● SELECTED TEXT:
* BEGIN *

As I sit down to write this, I realize that San Miguel is hard to put into words, I’d rather just show you.


I guess the first question to answer is: Why would I visit San Miguel de Allende? Short answer: cause it’s pretty. It’s a quiet city only 3 hours by bus from Mexico City where you can melt into a romantic landscape of art, greenery, and history.


How to get to San Miguel de Allende

Before Leaving America The Language, and What to Pack

I recommend doing this as a side trip from Mexico City since it’s so close. Refer to this Mexico City blog post for more information on entering and leaving there.

Getting to San Miguel de Allende


Once you’re in the airport of Mexico City, head to the kiosk servicing buses to Queretaro. The directions to find the kiosks vary depending on where you’re arriving from, but there is a concierge that you can ask and most people within the airport can direct you to it. It’s on the second floor. The kiosks are white and there will be people sitting behind desks. Above their heads are signs that show to which city the bus is heading. Go to the one that says Queretaro.

Once you get to the kiosk, buy your bus ticket from Primera Plus or ETN for $23-25 depending on the exchange rate. If you pre-buy on the website, I believe you get a discount but the buses were so cheap anyway, I didn’t care to go through the extra step.

* END *

● WHAT THIS EXERCISE ASKS:
1/ Answer these from the San Miguel de Allende travel text:
(a) How long is the bus ride from Mexico City to San Miguel de Allende?
(b) On which floor of the Mexico City airport are the bus kiosks?
(c) What city name should be on the sign above the kiosk to go to?
2/ Please write out the passage of the San Miguel de Allende travel text that begins at the words "As I sit down" and stops after "and leaving there.".
3/ Extend the San Miguel de Allende travel text beyond its final sentence.
The records that follow have no connection to the San Miguel de Allende travel text.

● MATERIAL:
* BEGIN *

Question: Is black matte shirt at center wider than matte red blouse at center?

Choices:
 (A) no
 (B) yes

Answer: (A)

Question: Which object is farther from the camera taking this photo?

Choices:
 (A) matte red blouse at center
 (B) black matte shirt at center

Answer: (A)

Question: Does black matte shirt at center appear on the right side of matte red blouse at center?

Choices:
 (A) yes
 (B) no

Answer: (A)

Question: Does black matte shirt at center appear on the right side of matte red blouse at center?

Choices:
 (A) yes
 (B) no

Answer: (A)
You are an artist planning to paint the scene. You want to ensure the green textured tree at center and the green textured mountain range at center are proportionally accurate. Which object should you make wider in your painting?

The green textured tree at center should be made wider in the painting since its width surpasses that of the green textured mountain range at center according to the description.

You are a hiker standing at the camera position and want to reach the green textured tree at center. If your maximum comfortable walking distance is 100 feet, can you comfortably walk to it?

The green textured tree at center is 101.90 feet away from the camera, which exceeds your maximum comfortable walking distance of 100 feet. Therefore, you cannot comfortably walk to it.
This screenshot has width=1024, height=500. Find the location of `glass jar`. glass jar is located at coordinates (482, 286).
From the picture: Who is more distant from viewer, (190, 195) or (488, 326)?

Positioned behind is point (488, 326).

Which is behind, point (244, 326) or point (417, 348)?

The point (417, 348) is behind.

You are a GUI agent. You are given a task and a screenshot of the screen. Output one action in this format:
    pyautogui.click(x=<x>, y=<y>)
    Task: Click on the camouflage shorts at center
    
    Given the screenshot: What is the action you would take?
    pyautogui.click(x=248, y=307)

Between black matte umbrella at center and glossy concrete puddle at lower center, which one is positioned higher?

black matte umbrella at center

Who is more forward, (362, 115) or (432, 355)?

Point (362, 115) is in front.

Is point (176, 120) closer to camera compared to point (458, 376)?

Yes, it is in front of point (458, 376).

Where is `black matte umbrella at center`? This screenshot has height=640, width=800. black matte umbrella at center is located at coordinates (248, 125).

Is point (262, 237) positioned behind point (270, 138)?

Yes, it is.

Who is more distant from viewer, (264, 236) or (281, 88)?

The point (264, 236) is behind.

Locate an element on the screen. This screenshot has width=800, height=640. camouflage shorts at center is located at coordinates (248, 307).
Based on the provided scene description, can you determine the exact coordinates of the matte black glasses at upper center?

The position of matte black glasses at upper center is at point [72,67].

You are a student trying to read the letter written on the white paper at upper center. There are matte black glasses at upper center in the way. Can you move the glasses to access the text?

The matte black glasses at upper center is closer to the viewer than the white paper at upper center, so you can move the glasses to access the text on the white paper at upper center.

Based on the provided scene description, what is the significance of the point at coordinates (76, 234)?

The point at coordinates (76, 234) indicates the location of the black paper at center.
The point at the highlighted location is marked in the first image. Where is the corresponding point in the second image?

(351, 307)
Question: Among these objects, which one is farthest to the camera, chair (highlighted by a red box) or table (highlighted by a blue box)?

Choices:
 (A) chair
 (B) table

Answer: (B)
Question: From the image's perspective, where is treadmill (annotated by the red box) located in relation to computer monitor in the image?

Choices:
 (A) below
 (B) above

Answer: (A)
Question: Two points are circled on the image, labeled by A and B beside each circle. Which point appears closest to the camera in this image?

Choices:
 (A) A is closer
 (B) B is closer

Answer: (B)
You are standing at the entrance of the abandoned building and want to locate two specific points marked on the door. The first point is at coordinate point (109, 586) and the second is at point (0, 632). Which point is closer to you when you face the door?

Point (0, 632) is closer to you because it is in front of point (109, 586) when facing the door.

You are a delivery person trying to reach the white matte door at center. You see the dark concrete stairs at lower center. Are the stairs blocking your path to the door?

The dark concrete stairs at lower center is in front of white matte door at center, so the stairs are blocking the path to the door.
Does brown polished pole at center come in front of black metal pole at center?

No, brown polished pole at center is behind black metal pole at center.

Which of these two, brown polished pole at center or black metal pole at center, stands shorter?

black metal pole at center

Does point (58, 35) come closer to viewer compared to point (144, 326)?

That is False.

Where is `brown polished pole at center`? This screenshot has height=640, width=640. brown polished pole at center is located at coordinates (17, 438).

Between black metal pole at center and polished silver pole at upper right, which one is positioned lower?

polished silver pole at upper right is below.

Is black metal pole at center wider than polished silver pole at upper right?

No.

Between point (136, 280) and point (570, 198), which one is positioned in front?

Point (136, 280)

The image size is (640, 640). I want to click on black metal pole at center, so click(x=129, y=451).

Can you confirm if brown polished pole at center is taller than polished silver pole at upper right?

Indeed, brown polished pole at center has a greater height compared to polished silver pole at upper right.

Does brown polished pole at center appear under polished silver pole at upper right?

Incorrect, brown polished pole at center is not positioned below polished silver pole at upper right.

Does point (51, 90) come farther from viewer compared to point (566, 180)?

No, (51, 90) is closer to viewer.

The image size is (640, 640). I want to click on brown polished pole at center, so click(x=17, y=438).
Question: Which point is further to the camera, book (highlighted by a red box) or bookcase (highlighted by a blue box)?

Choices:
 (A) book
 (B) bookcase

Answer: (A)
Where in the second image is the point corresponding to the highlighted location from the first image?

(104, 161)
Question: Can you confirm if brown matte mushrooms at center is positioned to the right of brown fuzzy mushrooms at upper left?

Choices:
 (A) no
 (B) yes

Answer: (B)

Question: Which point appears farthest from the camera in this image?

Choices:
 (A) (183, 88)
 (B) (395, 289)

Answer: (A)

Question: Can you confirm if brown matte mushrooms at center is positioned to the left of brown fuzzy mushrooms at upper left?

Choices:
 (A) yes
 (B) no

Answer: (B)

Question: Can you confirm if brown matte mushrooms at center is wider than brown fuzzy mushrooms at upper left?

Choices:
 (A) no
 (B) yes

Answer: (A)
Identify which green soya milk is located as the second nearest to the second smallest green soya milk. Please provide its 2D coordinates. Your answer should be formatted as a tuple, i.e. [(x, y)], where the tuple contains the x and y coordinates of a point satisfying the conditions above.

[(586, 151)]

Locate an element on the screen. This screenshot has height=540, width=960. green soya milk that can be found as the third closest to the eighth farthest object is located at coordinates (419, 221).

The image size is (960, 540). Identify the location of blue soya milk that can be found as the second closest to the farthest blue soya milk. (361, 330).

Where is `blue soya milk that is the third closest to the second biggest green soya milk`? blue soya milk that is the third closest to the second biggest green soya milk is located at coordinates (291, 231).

* END *

● TASK ANSWERS:
1/
(a) 3 hours
(b) The second floor
(c) Queretaro

2/
As I sit down to write this, I realize that San Miguel is hard to put into words, I’d rather just show you.


I guess the first question to answer is: Why would I visit San Miguel de Allende? Short answer: cause it’s pretty. It’s a quiet city only 3 hours by bus from Mexico City where you can melt into a romantic landscape of art, greenery, and history.


How to get to San Miguel de Allende

Before Leaving America The Language, and What to Pack

I recommend doing this as a side trip from Mexico City since it’s so close. Refer to this Mexico City blog post for more information on entering and leaving there.

3/
The bus leaves every 15-45 minutes; the first bus runs at 6AM and the last bus runs at 10:30PM. During the week of Semana Santa, you might need to book in advance.

Let’s talk about these buses. Girl. These buses are FANCY. They give you a sandwich, water, juice, a snack, free wifi, you can watch movies on the TV on the back of your seat (in Spanish, of course), it’s air-conditioned, you can recline the velvety seats, like dammmnnn. I thought I was in one of those fancy movie theaters and was just waiting on my popcorn and blanket.


 Once you arrive at the Queretaro station, you go the taxi kiosk and buy your voucher direct to San Miguel. If you would like to use the bathroom at this time, the cost is 5 pesos. Depending on the exchange rate, the trip could cost you anywhere from $25-35. It’s important to note that this part of the trip is not cost per person. You can split this fare with anyone headed that way. Also, depending on your taxi driver, the trip to San Miguel will be 25-45 minutes. In our case, our cab driver got lost so we were on that 45-minute time schedule.


Where to stay in San Miguel de Allende


I stayed in an Italian painter’s house about a 10-15 minute walk just outside of the city center. The house was a 3-story concrete building, furnished with fabrics from around the world, lemon trees and blooming flowers just outside your bedroom window, a roof-top patio with potted cacti and a 360-view of the city, AND was only $21/day for 2 people. YAS. I chose it because 1) I’m poor, 2) I wanted something a bit outside of the city so I could get a feel for the general area around the center as well.


However, if I wasn’t ballin’ on a budget I would stay at the Belmond Casa de Sierra Nevada because of the sick views. Rooms average from $250-$350/night. However, there are SO MANY boutique hotels with a unique history behind them that literally I think you could stay anywhere and be just as happy.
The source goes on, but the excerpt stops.